About this exercise:
From the listing below, restate word for word the lines from the line containing "دست به دست هم" down through the line containing "für die Kir". Exclude pictures.

Data section:
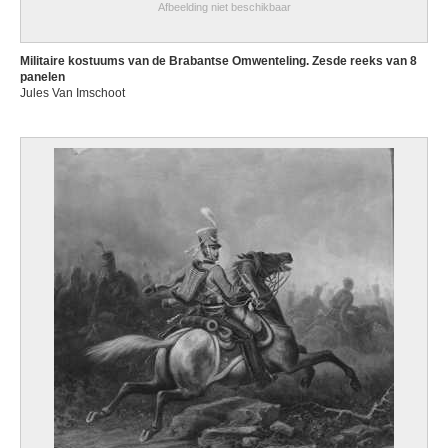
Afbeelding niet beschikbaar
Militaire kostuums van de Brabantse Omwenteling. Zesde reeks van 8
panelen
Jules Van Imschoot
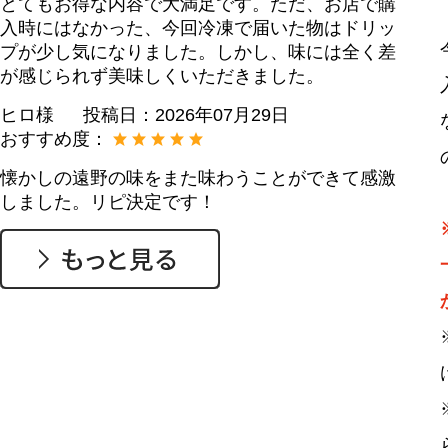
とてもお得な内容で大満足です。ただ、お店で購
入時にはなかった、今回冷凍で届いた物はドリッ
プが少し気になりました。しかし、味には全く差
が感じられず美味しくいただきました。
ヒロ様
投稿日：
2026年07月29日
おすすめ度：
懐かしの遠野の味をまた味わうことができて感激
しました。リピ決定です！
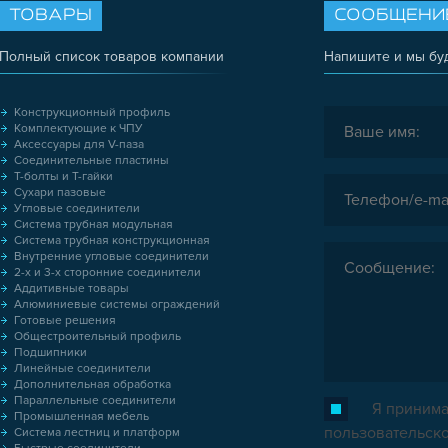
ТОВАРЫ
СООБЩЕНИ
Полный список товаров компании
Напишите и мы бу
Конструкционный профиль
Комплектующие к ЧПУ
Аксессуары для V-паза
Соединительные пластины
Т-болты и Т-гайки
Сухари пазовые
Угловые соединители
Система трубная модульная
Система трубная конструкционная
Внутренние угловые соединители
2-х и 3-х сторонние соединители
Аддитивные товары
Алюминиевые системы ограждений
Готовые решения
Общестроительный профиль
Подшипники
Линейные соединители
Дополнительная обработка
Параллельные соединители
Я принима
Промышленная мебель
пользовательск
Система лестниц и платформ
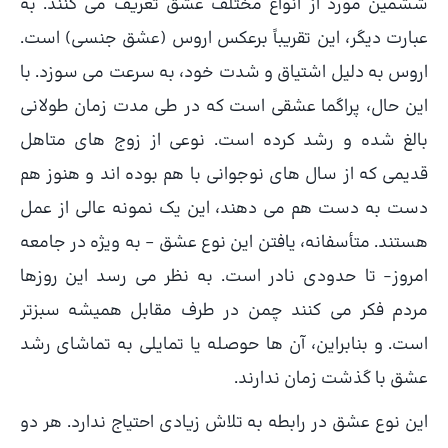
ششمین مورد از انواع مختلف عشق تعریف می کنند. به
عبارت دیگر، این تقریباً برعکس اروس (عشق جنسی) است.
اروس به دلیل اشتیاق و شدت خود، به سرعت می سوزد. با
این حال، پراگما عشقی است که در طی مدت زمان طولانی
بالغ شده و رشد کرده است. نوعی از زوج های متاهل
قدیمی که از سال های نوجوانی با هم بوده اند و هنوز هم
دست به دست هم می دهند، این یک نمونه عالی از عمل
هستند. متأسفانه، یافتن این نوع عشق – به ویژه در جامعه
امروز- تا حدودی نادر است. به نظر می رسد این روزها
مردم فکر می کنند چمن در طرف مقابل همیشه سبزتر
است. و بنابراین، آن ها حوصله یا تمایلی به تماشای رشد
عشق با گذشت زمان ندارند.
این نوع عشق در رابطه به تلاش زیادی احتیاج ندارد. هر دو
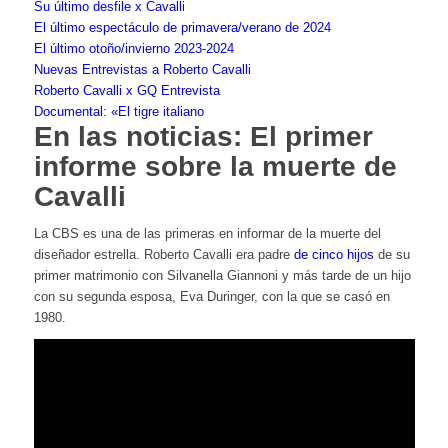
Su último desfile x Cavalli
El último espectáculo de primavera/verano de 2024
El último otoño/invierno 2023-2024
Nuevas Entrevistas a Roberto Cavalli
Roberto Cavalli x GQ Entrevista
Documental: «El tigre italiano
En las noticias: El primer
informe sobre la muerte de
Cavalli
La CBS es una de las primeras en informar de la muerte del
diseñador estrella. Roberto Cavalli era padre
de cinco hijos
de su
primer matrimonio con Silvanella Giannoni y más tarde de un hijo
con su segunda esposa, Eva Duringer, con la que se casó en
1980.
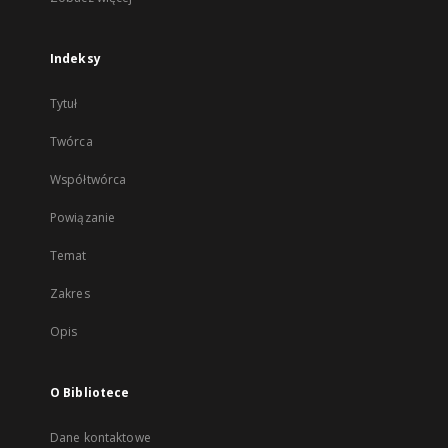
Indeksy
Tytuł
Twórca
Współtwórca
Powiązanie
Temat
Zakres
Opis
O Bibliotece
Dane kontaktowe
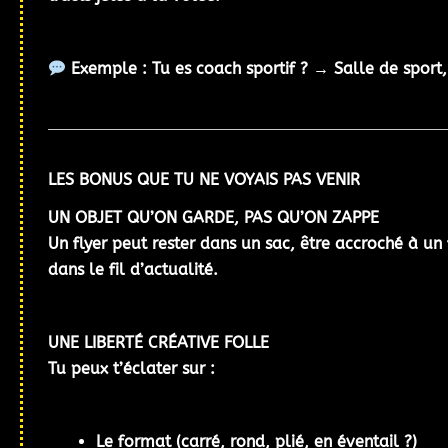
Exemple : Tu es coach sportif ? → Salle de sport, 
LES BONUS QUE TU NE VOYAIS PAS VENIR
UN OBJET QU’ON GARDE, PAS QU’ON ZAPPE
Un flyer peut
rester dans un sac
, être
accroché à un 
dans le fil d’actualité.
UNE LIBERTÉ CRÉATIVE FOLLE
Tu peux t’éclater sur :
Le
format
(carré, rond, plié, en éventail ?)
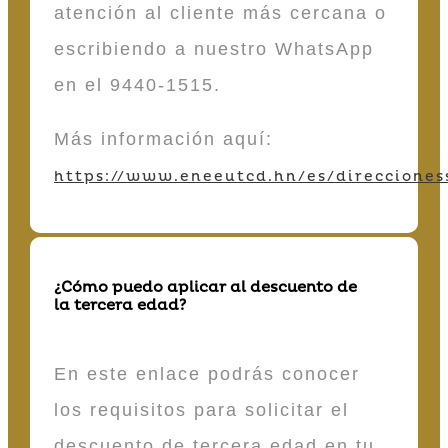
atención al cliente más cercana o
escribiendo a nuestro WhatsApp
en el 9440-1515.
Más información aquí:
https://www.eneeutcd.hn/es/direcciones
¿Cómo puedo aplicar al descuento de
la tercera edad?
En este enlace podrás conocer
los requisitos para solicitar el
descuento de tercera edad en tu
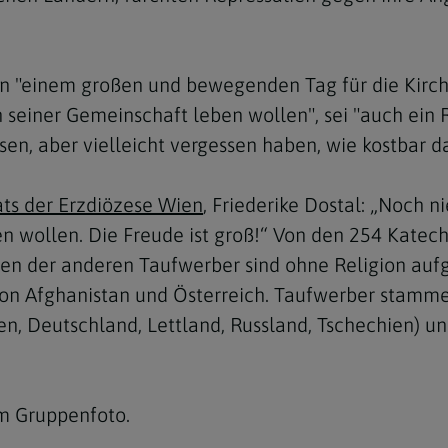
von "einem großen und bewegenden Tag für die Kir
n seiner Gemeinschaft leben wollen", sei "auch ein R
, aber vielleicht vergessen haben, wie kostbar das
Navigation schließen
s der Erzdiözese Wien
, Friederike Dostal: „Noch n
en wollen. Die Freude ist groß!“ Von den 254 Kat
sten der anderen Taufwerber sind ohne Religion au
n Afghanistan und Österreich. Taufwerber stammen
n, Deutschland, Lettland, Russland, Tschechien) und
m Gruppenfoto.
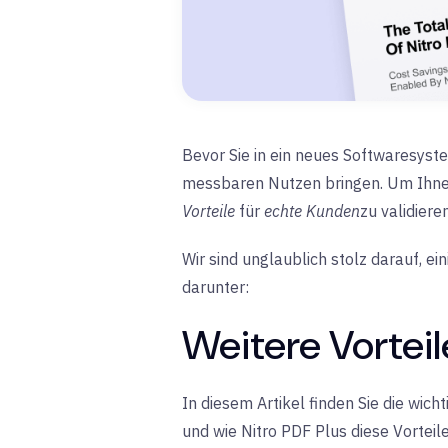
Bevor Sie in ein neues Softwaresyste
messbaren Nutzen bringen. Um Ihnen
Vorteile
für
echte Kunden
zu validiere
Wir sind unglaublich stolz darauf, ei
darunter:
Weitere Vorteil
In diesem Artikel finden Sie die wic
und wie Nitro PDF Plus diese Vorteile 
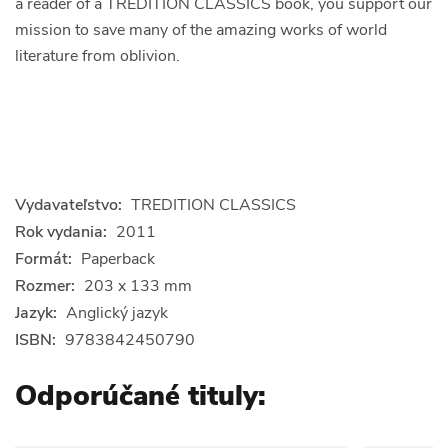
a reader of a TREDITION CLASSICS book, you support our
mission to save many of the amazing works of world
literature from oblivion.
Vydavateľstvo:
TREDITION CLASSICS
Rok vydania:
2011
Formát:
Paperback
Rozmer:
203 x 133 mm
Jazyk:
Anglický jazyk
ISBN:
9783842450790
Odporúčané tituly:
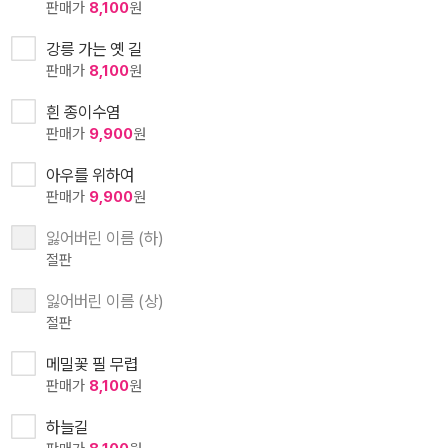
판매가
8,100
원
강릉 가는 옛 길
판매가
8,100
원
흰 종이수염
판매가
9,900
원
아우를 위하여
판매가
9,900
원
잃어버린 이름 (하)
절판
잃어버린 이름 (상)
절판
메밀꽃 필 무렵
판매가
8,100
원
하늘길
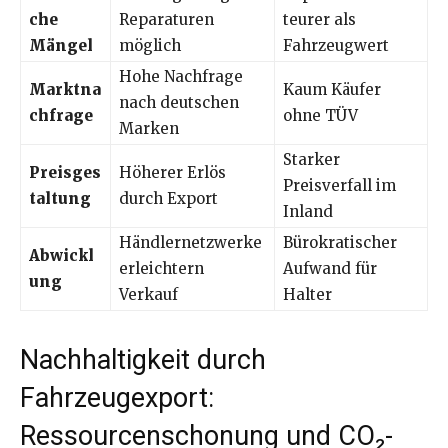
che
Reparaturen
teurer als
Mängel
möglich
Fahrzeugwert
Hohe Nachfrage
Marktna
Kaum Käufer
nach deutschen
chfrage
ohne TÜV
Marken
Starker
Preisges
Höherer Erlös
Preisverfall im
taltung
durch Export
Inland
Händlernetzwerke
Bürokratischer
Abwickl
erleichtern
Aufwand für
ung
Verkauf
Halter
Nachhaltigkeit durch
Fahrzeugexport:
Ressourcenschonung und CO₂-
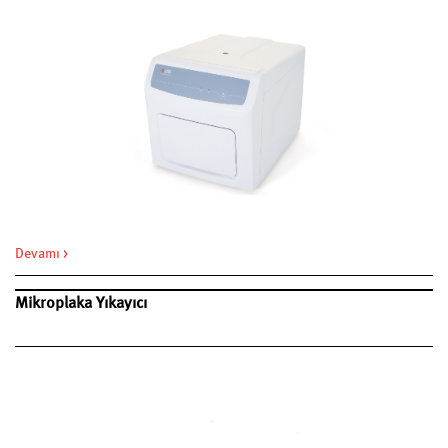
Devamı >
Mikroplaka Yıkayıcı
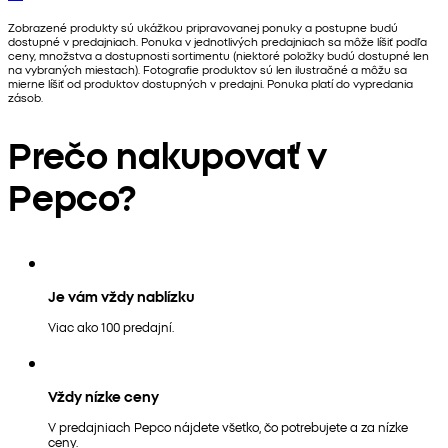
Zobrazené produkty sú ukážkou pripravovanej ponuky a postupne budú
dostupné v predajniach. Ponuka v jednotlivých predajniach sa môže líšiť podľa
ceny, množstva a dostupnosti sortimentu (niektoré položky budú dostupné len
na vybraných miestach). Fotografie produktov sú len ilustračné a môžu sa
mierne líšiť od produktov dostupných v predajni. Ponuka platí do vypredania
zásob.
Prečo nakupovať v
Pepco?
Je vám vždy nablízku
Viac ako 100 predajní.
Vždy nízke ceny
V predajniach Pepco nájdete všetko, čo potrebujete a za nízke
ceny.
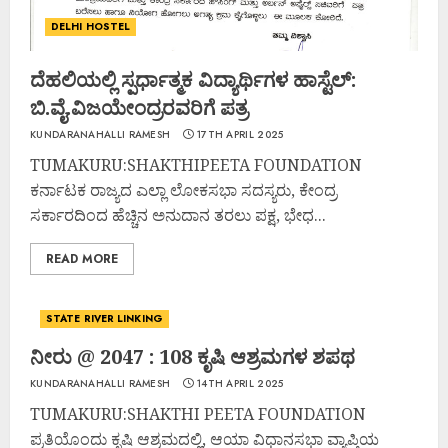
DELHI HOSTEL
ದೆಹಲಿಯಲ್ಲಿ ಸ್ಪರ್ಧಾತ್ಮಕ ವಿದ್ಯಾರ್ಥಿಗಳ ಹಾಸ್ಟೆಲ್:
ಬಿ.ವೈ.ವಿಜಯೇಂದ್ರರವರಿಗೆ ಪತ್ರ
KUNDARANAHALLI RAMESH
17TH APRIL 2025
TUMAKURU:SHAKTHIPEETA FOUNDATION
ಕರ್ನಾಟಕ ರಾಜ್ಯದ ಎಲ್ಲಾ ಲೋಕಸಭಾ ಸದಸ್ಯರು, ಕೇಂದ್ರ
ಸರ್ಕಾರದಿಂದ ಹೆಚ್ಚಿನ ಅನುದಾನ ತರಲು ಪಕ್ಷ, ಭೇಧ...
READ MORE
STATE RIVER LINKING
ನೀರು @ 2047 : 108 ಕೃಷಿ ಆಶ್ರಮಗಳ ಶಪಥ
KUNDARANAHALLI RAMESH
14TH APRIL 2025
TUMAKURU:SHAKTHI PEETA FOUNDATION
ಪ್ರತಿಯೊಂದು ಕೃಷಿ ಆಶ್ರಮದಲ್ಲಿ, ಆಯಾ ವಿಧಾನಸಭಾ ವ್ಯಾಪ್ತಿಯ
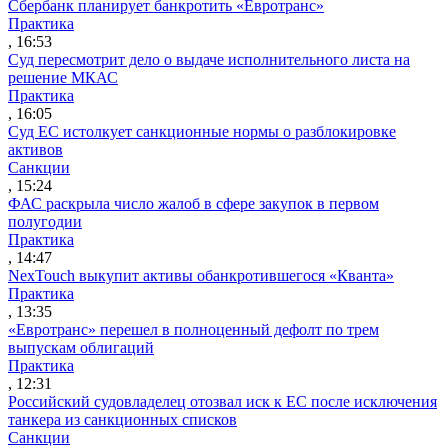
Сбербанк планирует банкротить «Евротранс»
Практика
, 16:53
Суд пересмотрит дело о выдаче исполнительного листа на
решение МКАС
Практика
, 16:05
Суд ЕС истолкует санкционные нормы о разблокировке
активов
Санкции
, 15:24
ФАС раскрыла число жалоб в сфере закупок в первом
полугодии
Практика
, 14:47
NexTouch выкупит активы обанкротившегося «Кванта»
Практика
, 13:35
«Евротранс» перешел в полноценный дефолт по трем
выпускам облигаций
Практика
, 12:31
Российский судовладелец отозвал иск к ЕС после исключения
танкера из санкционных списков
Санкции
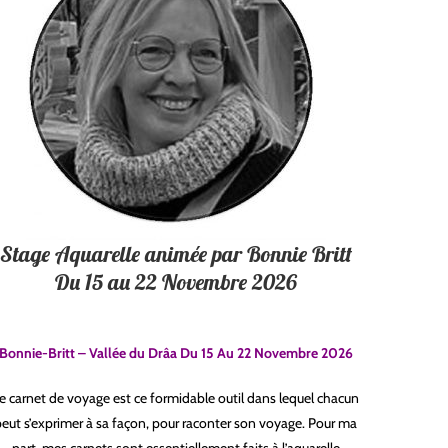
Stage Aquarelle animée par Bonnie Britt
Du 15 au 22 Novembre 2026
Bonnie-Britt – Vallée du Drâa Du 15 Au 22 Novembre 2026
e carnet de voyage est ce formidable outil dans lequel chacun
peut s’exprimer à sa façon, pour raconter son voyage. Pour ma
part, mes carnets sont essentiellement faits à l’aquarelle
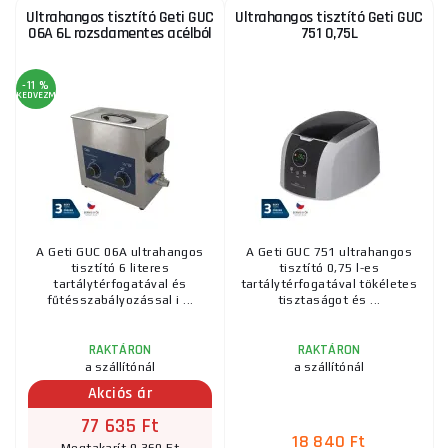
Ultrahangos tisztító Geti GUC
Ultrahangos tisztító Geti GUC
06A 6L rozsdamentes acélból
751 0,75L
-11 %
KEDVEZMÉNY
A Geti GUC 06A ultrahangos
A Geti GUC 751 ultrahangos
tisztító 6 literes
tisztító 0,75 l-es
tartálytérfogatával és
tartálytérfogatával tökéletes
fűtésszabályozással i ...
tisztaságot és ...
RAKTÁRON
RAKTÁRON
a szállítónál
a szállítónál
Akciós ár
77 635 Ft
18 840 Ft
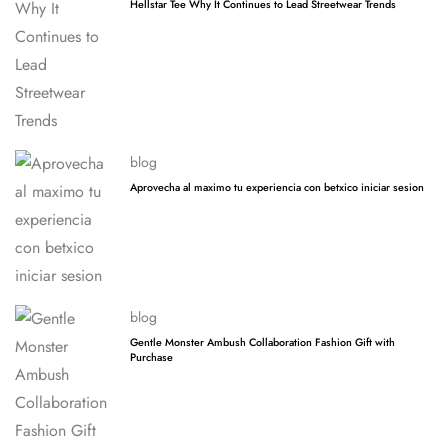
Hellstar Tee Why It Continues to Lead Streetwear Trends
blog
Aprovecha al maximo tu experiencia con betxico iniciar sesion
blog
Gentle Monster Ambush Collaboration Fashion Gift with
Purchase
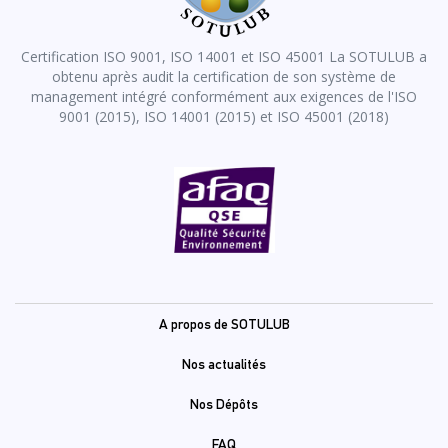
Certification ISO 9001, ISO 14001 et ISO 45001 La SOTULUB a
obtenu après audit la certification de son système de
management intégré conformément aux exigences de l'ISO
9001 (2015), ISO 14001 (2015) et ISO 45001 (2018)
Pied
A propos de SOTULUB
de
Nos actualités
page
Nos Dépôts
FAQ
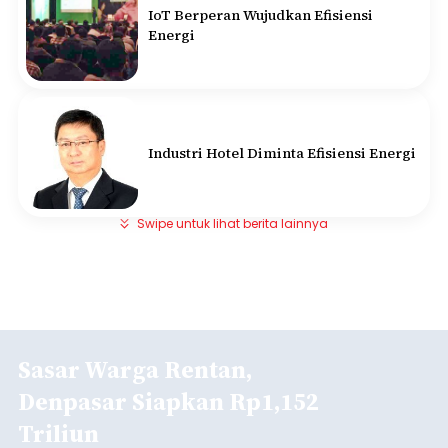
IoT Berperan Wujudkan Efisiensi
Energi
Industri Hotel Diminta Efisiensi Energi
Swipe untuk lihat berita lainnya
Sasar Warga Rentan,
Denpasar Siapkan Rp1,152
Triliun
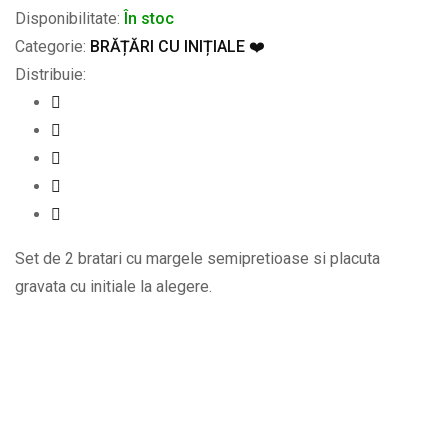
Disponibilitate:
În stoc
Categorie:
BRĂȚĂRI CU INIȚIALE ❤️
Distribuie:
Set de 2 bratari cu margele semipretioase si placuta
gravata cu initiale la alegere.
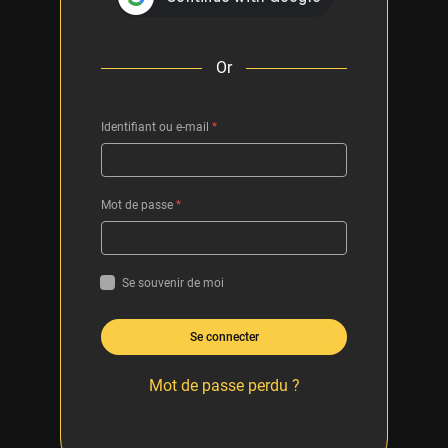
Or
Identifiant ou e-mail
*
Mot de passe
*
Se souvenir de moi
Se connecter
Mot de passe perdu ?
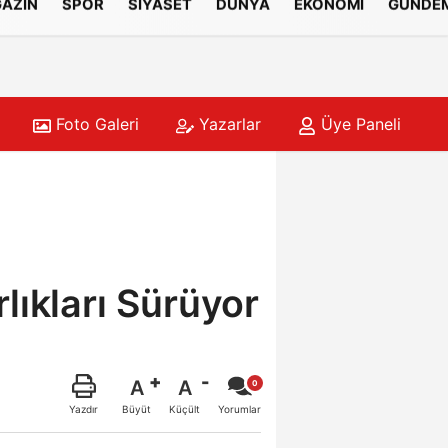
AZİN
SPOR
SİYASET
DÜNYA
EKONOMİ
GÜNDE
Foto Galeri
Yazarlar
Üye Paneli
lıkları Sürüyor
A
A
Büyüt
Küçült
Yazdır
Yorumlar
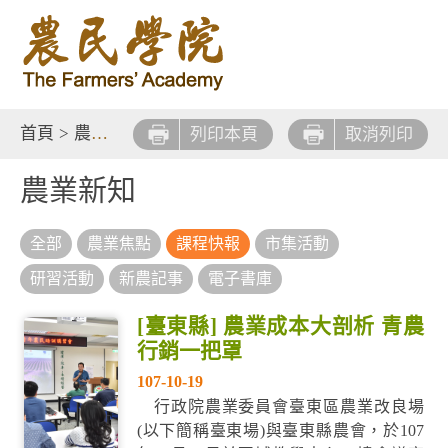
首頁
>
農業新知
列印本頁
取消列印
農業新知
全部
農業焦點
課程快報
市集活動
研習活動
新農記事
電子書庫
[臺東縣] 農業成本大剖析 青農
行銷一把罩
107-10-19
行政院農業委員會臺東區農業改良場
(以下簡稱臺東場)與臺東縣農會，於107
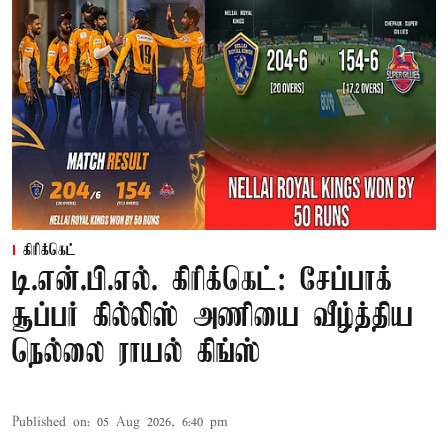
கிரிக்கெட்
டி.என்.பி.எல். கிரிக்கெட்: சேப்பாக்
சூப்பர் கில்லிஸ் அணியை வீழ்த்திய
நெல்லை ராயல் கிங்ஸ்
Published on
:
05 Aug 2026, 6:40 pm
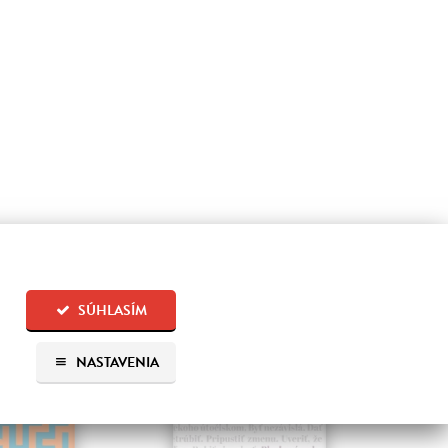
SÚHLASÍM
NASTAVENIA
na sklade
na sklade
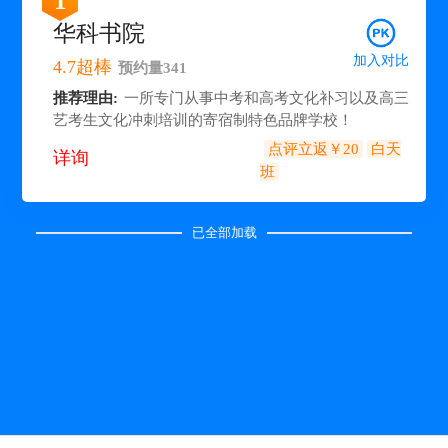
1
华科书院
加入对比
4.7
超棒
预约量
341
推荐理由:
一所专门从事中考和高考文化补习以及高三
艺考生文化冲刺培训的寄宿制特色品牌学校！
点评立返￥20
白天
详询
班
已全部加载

Result of this exercise:
دست به دست هم می دهند، این یک نمونه عالی از عمل
هستند. متأسفانه، یافتن این نوع عشق – به ویژه در جامعه
امروز- تا حدودی نادر است. به نظر می رسد این روزها
مردم فکر می کنند چمن در طرف مقابل همیشه سبزتر
است. و بنابراین، آن ها حوصله یا تمایلی به تماشای رشد
عشق با گذشت زمان ندارند.
این نوع عشق در رابطه به تلاش زیادی احتیاج ندارد. هر دو
Su último desfile x Cavalli
El último espectáculo de primavera/verano de 2024
El último otoño/invierno 2023-2024
Nuevas Entrevistas a Roberto Cavalli
Roberto Cavalli x GQ Entrevista
Documental: «El tigre italiano
En las noticias: El primer
informe sobre la muerte de
Cavalli
La CBS es una de las primeras en informar de la muerte del
diseñador estrella. Roberto Cavalli era padre
de cinco hijos
de su
primer matrimonio con Silvanella Giannoni y más tarde de un hijo
con su segunda esposa, Eva Duringer, con la que se casó en
1980.
Indeksy
Tytuł
Twórca
Współtwórca
Powiązanie
Temat
Zakres
Opis
O Bibliotece
Dane kontaktowe
Exemple : Tu es coach sportif ? → Salle de sport, 
LES BONUS QUE TU NE VOYAIS PAS VENIR
UN OBJET QU’ON GARDE, PAS QU’ON ZAPPE
Un flyer peut
rester dans un sac
, être
accroché à un 
dans le fil d’actualité.
UNE LIBERTÉ CRÉATIVE FOLLE
Tu peux t’éclater sur :
Le
format
(carré, rond, plié, en éventail ?)
atención al cliente más cercana o
escribiendo a nuestro WhatsApp
en el 9440-1515.
Más información aquí:
https://www.eneeutcd.hn/es/direcciones
¿Cómo puedo aplicar al descuento de
la tercera edad?
En este enlace podrás conocer
los requisitos para solicitar el
descuento de tercera edad en tu
von "einem großen und bewegenden Tag für die Kir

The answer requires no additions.